It’s commonly asserted—and generally accepted—that the era of the “one-size-fits-all” database is over. We expect that enterprises will use a combination of database technologies to meet the distinct needs created by various application architectures.
For instance, most organizations still maintain a star-schema relational database for real-time data warehousing, but an increasing number also implement Hadoop, Spark, and related technologies as a big “data lake,” maintaining a large number of un-schematized and fine-grained data. “NewSQL” systems such as HANA are increasingly used for very high-speed analytics, and modern web applications are just as likely to use a NoSQL solution such as MongoDB or Cassandra as they are a traditional RDBMS such as MySQL or Oracle.
Even inside unified ecosystems there are “horses for courses”—technologies that have similar capabilities but are optimized for specific workloads.

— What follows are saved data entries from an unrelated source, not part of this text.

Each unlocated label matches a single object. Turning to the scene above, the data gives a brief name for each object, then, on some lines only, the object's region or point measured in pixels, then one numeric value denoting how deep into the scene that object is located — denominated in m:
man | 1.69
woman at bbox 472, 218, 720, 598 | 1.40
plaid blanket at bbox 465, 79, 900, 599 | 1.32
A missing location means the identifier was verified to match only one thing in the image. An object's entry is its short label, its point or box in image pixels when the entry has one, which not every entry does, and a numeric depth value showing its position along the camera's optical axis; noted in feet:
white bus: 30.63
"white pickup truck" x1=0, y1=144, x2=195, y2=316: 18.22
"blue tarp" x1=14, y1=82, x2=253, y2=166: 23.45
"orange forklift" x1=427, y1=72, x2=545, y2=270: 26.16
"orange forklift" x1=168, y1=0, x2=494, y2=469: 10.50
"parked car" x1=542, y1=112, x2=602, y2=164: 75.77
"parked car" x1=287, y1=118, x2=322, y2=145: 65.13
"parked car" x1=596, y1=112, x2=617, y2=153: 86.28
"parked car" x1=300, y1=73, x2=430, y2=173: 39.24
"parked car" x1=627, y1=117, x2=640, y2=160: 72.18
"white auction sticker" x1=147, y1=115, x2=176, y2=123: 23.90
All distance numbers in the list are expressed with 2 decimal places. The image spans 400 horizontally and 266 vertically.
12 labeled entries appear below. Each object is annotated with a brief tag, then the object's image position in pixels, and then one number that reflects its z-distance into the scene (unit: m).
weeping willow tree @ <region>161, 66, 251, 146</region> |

Hadoop Distributed File System (HDFS) and HBase represent such alternatives within the Hadoop ecosystem. Data stored directly on HDFS can be accessed by MapReduce-style programs, or through the SQL interface provided by Hive. Performance for bulk processing full scans of entire “tables” is optimized in this configuration, but it’s not possible to gain random access to individual records or update individual items without rewriting the entire file.
HBase is a database built on top of the Hadoop file system. It provides row-level read and write access and is optimized for high throughput OLTP-type workloads. Although HBase is built on top of the append-only Hadoop file system, it uses the Log Structured Merge (LSM) Tree architecture to support Create, Read, Update, Delete (CRUD) operations at the row level. Changes to any particular row are written as log entries in much the same way as a relational database writes to a transaction log. Periodically, these logs are compacted while in-memory representations of the most recent changes help minimize the I/O involved when retrieving a specific row.

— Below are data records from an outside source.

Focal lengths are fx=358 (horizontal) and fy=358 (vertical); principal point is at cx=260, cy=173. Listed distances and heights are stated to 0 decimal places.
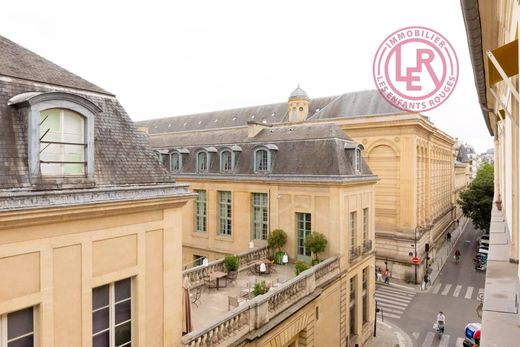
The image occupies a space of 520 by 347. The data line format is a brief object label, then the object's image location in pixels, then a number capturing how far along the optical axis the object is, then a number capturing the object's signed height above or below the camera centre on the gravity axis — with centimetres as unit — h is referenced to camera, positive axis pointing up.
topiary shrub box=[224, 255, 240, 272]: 1703 -432
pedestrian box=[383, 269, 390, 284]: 3509 -1032
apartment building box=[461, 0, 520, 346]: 369 +38
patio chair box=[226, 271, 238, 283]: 1706 -500
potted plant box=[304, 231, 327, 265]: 1873 -371
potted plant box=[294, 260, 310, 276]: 1716 -456
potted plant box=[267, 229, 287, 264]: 2056 -404
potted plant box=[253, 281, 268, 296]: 1468 -482
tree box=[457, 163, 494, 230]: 4434 -353
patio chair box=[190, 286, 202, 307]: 1445 -515
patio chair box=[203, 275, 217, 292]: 1605 -496
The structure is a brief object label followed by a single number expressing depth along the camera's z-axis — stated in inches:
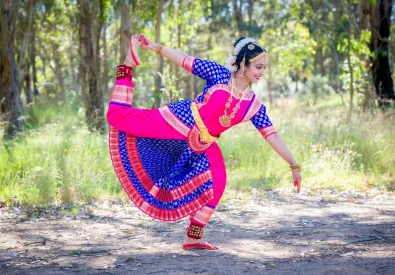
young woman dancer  188.2
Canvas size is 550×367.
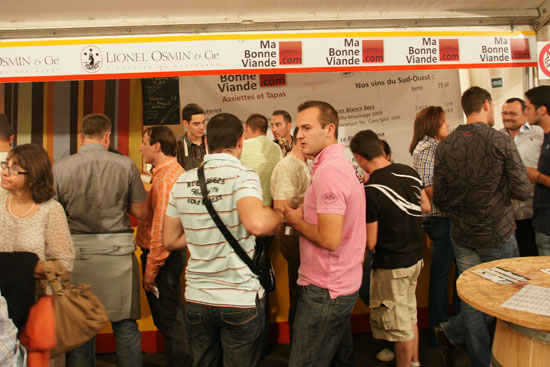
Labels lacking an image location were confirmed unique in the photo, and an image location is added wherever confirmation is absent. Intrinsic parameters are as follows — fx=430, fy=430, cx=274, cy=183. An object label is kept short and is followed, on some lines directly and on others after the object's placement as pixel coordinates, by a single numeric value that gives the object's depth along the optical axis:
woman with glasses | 1.87
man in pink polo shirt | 1.65
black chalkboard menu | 4.54
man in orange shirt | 2.31
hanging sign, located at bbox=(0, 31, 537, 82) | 3.04
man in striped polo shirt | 1.58
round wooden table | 1.39
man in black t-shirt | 2.18
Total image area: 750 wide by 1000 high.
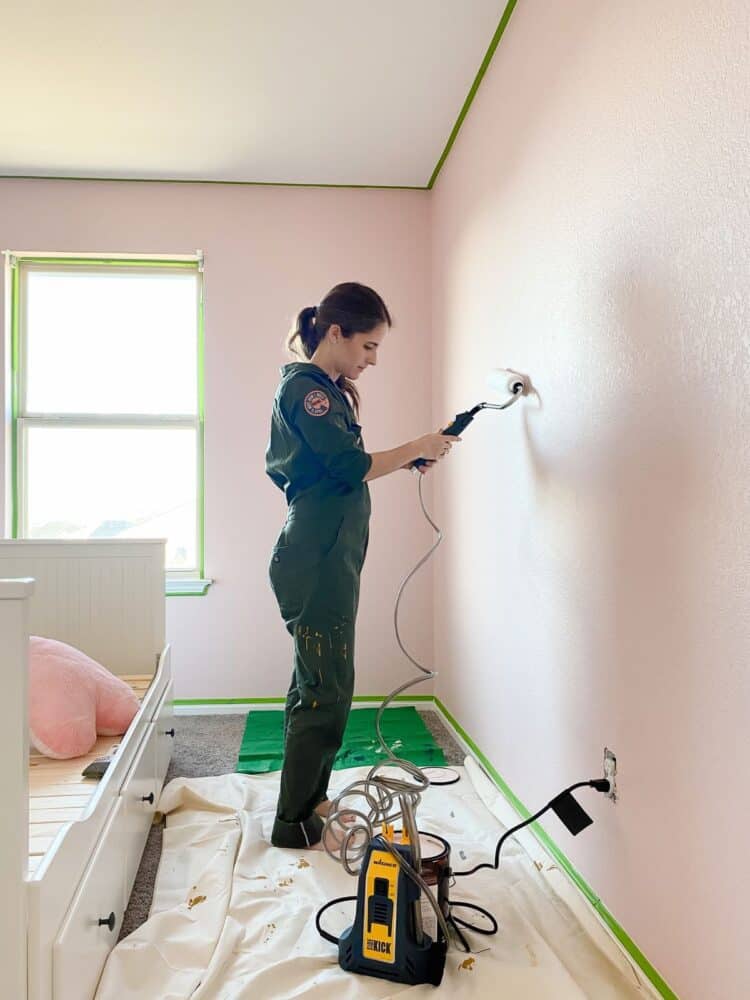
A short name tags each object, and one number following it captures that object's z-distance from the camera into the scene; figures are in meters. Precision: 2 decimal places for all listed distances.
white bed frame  1.02
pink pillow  1.75
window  3.46
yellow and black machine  1.36
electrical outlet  1.53
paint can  1.41
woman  1.86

Although this HBase architecture is well-optimized for individual row access, it does not serve well when an application needs to process all the rows in a table. Scanning a complete table typically involves reading multiple logs and reconstituting a view of the entire table.
Of course, many applications need to provide good performance for both row-level operations and for scans. To support such applications, Cloudera recently announced the Apache Kudu project. In zoology, kudu refers to two species of African antelope not necessarily the world’s fastest animal, but one that is robust and capable of living in diverse ecosystems.
Apache Kudu attempts to bridge the performance divide between HDFS and HBase. While not as fast as HDFS for scans, or as fast as HBase for OLTP workloads, it provides a good enough alternative to each for both scan and CRUD operations.
Kudu takes advantage of the relatively greater memory sizes available in modern hardware platforms and the availability of solid state drives for persistent storage. It uses columnar storage to optimize analytic-style aggregations and provide high compression levels. The data model, which is simplified compared to HBase, consists of fixed columns rather than the wide and dynamic columns of HBase. The underlying storage uses a modified version of the LSM Tree found in HBase and many other NoSQL systems.
Although Kudu does not offer a SQL implementation, it can be integrated with Cloudera’s Impala SQL layer to provide it with a limited ability to perform traditional SQL-based analytics.
Kudu is one of a couple of recent database systems that reflect an emerging trend of consolidation within the increasingly crowded and diverse database technology marketplace. When the NoSQL boom started about 7 years ago, each database was tailored specifically for a very distinct workload. Increasingly, we are seeing database vendors attempting to provide a more general purpose approach to their architectures. Kudu may or may not gain traction against alternatives such as HBase, Cassandra, and MongoDB. However, I do expect the consolidation trend to continue.